Inject one milliliter of warm saline subcutaneously to account for fluid loss during the surgery. Stop the anesthesia and transfer the mouse to a recovery cage. Observe the mouse on a heating pad until it is fully awake to avoid hypothermia.
Surgical success can be assessed immediately after removing the vessel clamps. Figure A is representative of a successful surgery because blood flow can be visualized in the carotid arteries of the donor larynx and the thyroid glands turned red. Figure B is representative of an unsuccessful surgery because blood flow cannot be visualized in the carotid arteries of the donor larynx and the thyroid glands remained pale.
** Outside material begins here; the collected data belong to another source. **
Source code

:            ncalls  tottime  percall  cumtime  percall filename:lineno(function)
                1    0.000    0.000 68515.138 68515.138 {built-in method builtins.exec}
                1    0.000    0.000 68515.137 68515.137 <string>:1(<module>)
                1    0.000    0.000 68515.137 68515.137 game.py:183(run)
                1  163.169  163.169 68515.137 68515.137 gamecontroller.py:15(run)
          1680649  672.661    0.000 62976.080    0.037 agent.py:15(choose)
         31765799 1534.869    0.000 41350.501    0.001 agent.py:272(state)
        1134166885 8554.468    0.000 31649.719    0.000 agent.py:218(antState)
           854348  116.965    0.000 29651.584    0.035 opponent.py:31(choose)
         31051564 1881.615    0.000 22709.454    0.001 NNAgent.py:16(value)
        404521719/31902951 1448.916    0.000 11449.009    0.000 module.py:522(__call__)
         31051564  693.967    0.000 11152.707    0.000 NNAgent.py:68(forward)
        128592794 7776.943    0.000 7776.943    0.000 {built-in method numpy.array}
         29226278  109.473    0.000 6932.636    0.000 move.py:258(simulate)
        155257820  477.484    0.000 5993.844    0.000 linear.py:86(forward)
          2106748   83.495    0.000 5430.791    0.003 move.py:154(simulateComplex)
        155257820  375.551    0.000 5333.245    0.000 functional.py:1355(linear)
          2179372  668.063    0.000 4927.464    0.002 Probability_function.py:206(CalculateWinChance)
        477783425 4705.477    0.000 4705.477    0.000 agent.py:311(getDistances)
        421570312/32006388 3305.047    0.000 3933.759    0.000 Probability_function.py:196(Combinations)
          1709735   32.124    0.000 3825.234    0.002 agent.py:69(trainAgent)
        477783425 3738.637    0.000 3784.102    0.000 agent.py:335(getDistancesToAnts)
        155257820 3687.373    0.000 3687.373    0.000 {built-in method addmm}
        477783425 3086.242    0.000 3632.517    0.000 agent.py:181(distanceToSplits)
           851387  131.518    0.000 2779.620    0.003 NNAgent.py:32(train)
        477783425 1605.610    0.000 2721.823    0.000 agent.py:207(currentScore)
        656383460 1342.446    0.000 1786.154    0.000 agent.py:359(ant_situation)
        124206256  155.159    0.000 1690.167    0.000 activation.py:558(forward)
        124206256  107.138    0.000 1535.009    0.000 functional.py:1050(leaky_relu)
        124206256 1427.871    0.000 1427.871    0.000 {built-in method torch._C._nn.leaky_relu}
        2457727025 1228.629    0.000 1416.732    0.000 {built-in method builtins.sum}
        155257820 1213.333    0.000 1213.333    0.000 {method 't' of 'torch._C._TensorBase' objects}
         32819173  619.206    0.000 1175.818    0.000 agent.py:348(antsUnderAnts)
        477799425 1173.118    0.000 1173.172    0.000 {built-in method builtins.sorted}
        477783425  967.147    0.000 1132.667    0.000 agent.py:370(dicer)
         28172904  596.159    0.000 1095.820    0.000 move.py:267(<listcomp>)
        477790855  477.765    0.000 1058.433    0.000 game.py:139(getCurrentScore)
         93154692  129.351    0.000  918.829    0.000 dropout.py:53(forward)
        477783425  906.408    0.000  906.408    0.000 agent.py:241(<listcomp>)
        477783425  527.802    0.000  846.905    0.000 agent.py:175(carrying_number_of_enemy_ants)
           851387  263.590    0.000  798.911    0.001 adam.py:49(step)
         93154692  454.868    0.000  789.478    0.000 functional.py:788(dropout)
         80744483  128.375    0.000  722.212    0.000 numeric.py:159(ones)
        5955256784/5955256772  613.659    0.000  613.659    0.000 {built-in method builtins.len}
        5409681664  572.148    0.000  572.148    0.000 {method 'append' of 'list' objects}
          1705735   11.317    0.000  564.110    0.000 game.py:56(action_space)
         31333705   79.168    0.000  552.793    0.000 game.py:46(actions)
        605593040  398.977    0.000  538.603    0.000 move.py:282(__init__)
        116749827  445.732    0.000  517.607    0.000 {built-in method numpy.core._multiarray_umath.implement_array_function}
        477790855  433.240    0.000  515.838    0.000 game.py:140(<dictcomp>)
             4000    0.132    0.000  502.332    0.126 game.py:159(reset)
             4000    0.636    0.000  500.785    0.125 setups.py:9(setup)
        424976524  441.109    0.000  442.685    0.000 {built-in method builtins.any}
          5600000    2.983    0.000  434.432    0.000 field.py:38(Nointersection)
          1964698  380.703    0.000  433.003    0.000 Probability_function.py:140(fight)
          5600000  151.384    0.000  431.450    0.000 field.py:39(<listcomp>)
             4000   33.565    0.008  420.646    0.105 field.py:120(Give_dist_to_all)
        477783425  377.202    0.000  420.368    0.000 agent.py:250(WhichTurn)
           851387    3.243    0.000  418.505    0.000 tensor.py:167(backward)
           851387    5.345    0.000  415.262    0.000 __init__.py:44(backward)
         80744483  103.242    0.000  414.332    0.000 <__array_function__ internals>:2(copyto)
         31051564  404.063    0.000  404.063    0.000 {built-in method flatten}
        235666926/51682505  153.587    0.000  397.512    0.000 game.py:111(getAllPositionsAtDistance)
After 15 days in the absence of immunosuppression, most recipients do not have blood flow to the transplant. The patency of the artery can be assessed macroscopically by dissecting the laryngotracheal complex free from the surrounding recipient tissue and visualizing the end-to-side anastomosis.Thanks. After watching this video, you should understand how to heterotopically transplant a laryngeal tracheoesophageal complex from one mouse to another in approximately three hours.
This feasible and relatively low cost model offers significant potential in studying the immune system's role in rejection of the laryngotracheal complex, thereby offering the potential for new therapies in organ transplantation.